Dale Johnson: Are baby boomers any more stubborn than anybody else or do they resist fitness? Do they resist suggestion? Do they resist some of the things we’ve been talking about?

Lisa Harris:
Baby boomers come to me with different goals compared to an older adults. Sometimes they’re motivated by what they see in their parents and those people are very open to making changes. I think most people that go to a trainer or go to a dietician and nutritionist are ready to make changes. In fact, I find the ones that are recommended by a doctor or an older person and have maybe a son or daughter recommends, those are the ones that are most resistant to change.

Dr. Miller: Because somebody told them to go do it.

Lisa Harris: Absolutely.

Dr. Miller: I love what you said about when we see our parents aging and the baby boomers who are like, “I don’t want to be in this situation,” whether it’s heart disease, stroke, diabetes. And you see your parent in that situation, it prompts you to say, “I want to live a healthier life, and can I live that healthier life?”

Lisa Harris: Right. And one of the major fears that baby boomers have is Alzheimer’s disease.

Dr. Miller: Absolutely.

Lisa Harris: That’s a huge one. And I have a gentleman in my exercise class who has dementia and everybody in the class is noticing the way he talks. He actually fell one time. He’s the only person that’s ever fallen in my class. And yes, we see that and we absolutely want to stay in good health. As I said, as independence as long as possible.

Dale Johnson: Tough for people to reach out to you since you’re in California. So spend just a few seconds talking about how people can access your teaching styles and your experience through books and blogs and the likely, Lisa.

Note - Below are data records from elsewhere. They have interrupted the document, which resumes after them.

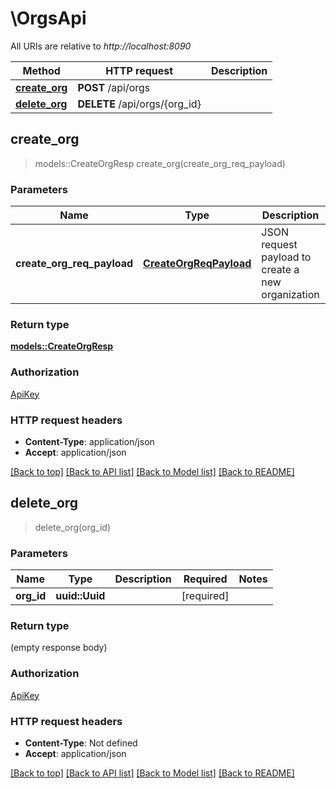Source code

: # \OrgsApi

All URIs are relative to *http://localhost:8090*

Method | HTTP request | Description
------------- | ------------- | -------------
[**create_org**](OrgsApi.md#create_org) | **POST** /api/orgs | 
[**delete_org**](OrgsApi.md#delete_org) | **DELETE** /api/orgs/{org_id} | 



## create_org

> models::CreateOrgResp create_org(create_org_req_payload)


### Parameters


Name | Type | Description  | Required | Notes
------------- | ------------- | ------------- | ------------- | -------------
**create_org_req_payload** | [**CreateOrgReqPayload**](CreateOrgReqPayload.md) | JSON request payload to create a new organization | [required] |

### Return type

[**models::CreateOrgResp**](CreateOrgResp.md)

### Authorization

[ApiKey](../README.md#ApiKey)

### HTTP request headers

- **Content-Type**: application/json
- **Accept**: application/json

[[Back to top]](#) [[Back to API list]](../README.md#documentation-for-api-endpoints) [[Back to Model list]](../README.md#documentation-for-models) [[Back to README]](../README.md)


## delete_org

> delete_org(org_id)


### Parameters


Name | Type | Description  | Required | Notes
------------- | ------------- | ------------- | ------------- | -------------
**org_id** | **uuid::Uuid** |  | [required] |

### Return type

 (empty response body)

### Authorization

[ApiKey](../README.md#ApiKey)

### HTTP request headers

- **Content-Type**: Not defined
- **Accept**: application/json

[[Back to top]](#) [[Back to API list]](../README.md#documentation-for-api-endpoints) [[Back to Model list]](../README.md#documentation-for-models) [[Back to README]](../README.md)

Lisa Harris: Thank you. Yes, I have a weekly blogs and that you can go to Building Your Enduring… That’s the book. You can go to enduringfitnessforyou.com/blogs and that’s weekly. And also people can sign up for a weekly blog that automatically goes to them. There is a spot on the website where they could do that. In the book, I have a book that’s called Building Your Enduring Fitness. It is a compilation of all those blogs over the last four or five years and that’s available at buildingyourenduringfitness.com. And I would be happy to send a signed copy to any of your listeners that go through that way. In addition, there is a book that I coauthored last year which is called Empowering You, Transforming Lives. This is perfect for your listeners who love to get up in the morning and read a little bit of inspiration. These are daily inspirations. That book is available on Amazon, but again, if somebody wants a signed copy, please go to the website, which again was enduringfitnessforyou.com and there’s a way to contact Lisa and then we can arrange for that book to go out.

Dr. Miller: That’s fantastic. We’re going to provide these links for you as well onto our website and make sure you follow us on the Facebook page, and we’ll be putting a feature on there with Lisa as well.

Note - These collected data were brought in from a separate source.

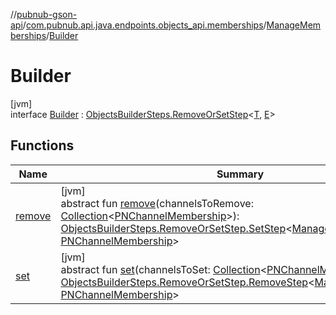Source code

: //[pubnub-gson-api](../../../../index.md)/[com.pubnub.api.java.endpoints.objects_api.memberships](../../index.md)/[ManageMemberships](../index.md)/[Builder](index.md)

# Builder

[jvm]\
interface [Builder](index.md) : [ObjectsBuilderSteps.RemoveOrSetStep](../../../com.pubnub.api.java.endpoints.objects_api.utils/-objects-builder-steps/-remove-or-set-step/index.md)&lt;[T](../../../com.pubnub.api.java.endpoints.objects_api.utils/-objects-builder-steps/-remove-or-set-step/index.md), [E](../../../com.pubnub.api.java.endpoints.objects_api.utils/-objects-builder-steps/-remove-or-set-step/index.md)&gt;

## Functions

| Name | Summary |
|---|---|
| [remove](remove.md) | [jvm]<br>abstract fun [remove](remove.md)(channelsToRemove: [Collection](https://docs.oracle.com/javase/8/docs/api/java/util/Collection.html)&lt;[PNChannelMembership](../../../com.pubnub.api.java.models.consumer.objects_api.membership/-p-n-channel-membership/index.md)&gt;): [ObjectsBuilderSteps.RemoveOrSetStep.SetStep](../../../com.pubnub.api.java.endpoints.objects_api.utils/-objects-builder-steps/-remove-or-set-step/-set-step/index.md)&lt;[ManageMemberships](../index.md), [PNChannelMembership](../../../com.pubnub.api.java.models.consumer.objects_api.membership/-p-n-channel-membership/index.md)&gt; |
| [set](set.md) | [jvm]<br>abstract fun [set](set.md)(channelsToSet: [Collection](https://docs.oracle.com/javase/8/docs/api/java/util/Collection.html)&lt;[PNChannelMembership](../../../com.pubnub.api.java.models.consumer.objects_api.membership/-p-n-channel-membership/index.md)&gt;): [ObjectsBuilderSteps.RemoveOrSetStep.RemoveStep](../../../com.pubnub.api.java.endpoints.objects_api.utils/-objects-builder-steps/-remove-or-set-step/-remove-step/index.md)&lt;[ManageMemberships](../index.md), [PNChannelMembership](../../../com.pubnub.api.java.models.consumer.objects_api.membership/-p-n-channel-membership/index.md)&gt; |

Dale Johnson: Lisa Harris joining.

Lisa Harris: Happy holidays.

Dale Johnson: By the way, you can always go to complete-hearing.com. You can hear this conversation. You can hear last week’s conversation with Lisa, and you can hear all the conversations from every Saturday morning that Dr. Miller and I sit down for The Conversation Starts Here.

Dale Johnson: Again, happy holidays, Dr. Miller.

Dr. Miller: Same to you.

Dale Johnson: Thanks everybody for joining us on The Conversation Starts Here.